Relay using loopback address

I hope I put this in the correct category.

We have a fairly complex, multi-tenant setup. More than 130 customers, each having three relay affiliation lists with the first list being the relays in the customer environment, the second list being my companies internal relays (Accessible by customers through a VPN tunnel to our services) and the third list is internet facing relays.

Some of our customers have remote locations with very slow links, 3MB or 5MB circuits. These sites sometimes go down for a day or so. When this happens, the on site Relay’s client will not be able to access any of the parent relays and it burns through the list and then cycles back to our main server, which they don’t have access to, even through the VPN tunnel. So when the connection is reestablished, they only try the main server and the agent points back to itself using the loopback connection.

What are we doing wrong? In my opinion, the client in the relay should never use the loopback. If the client can’t connect, cycling back to itself will never work.

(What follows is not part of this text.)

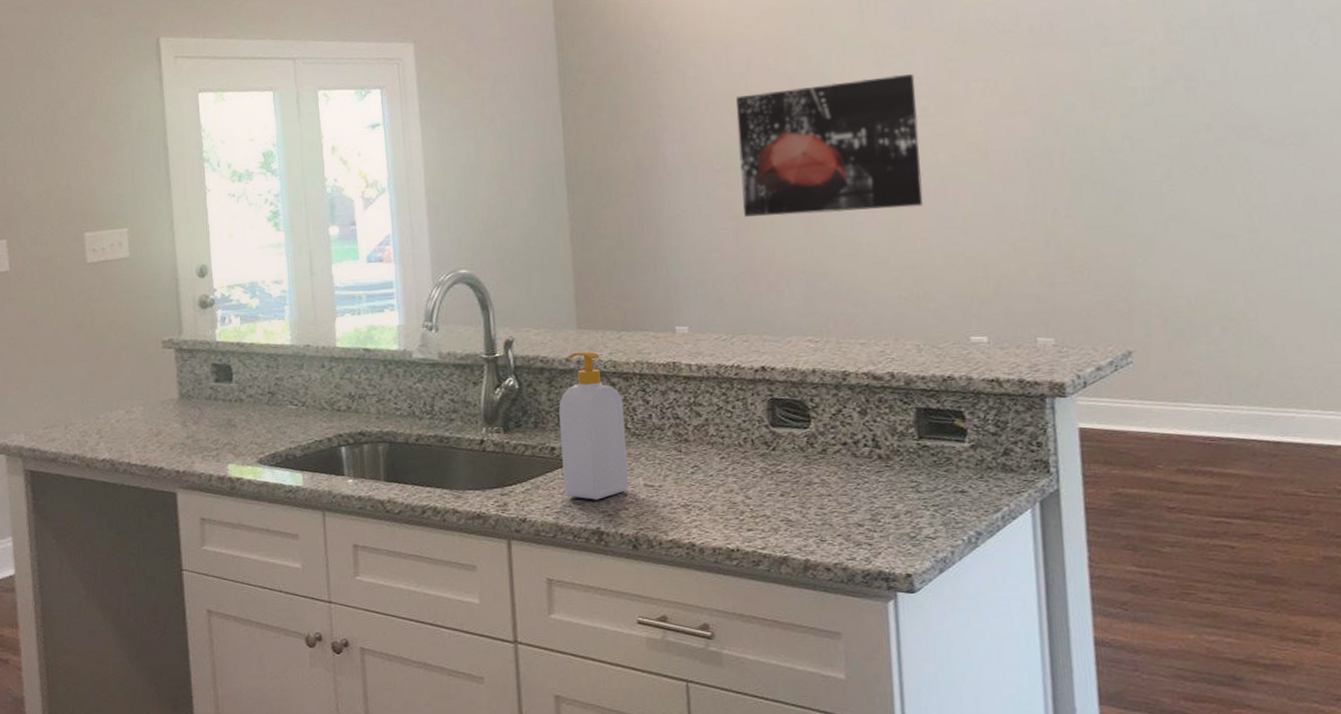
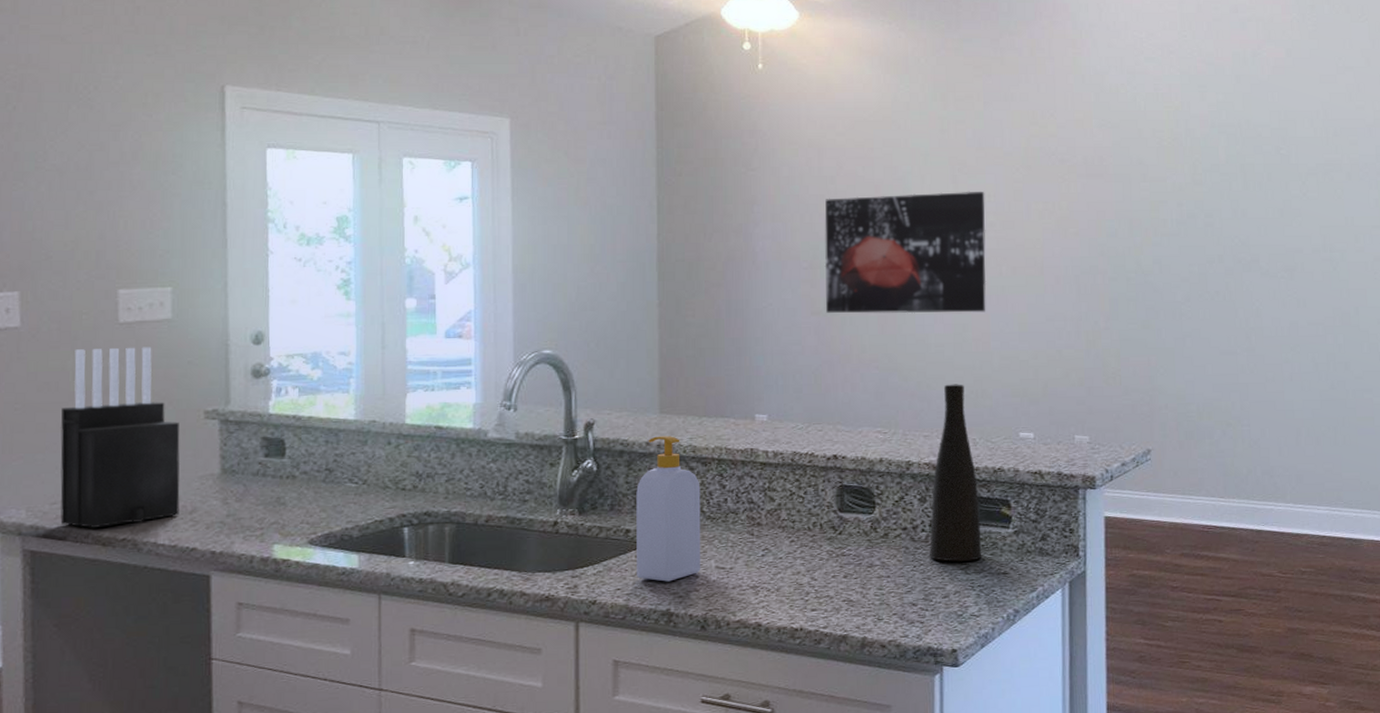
knife block: none [46,283,147,451] -> present [60,347,180,529]
vase: none [873,286,935,479] -> present [929,384,982,562]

What I have to do to fix this is disable the relay service. Make a host file entry for our main server URL to point to an accessible relay, restart the client and wait for it to call in, then remove the host file entry and restart the relay. A lot of work and time consuming.

Is this normal behavior?

Normal behaviour - the client on the relay always uses itself as the relay and does this by using the loopback address.

While the relay cannot access the parent relays it will attempt to buffer all of the client reports, ready to pass on when comms are restored. The default size of the buffer is quite small, but can be tuned (with care) if the comms outages are too long to prevent the buffer filling.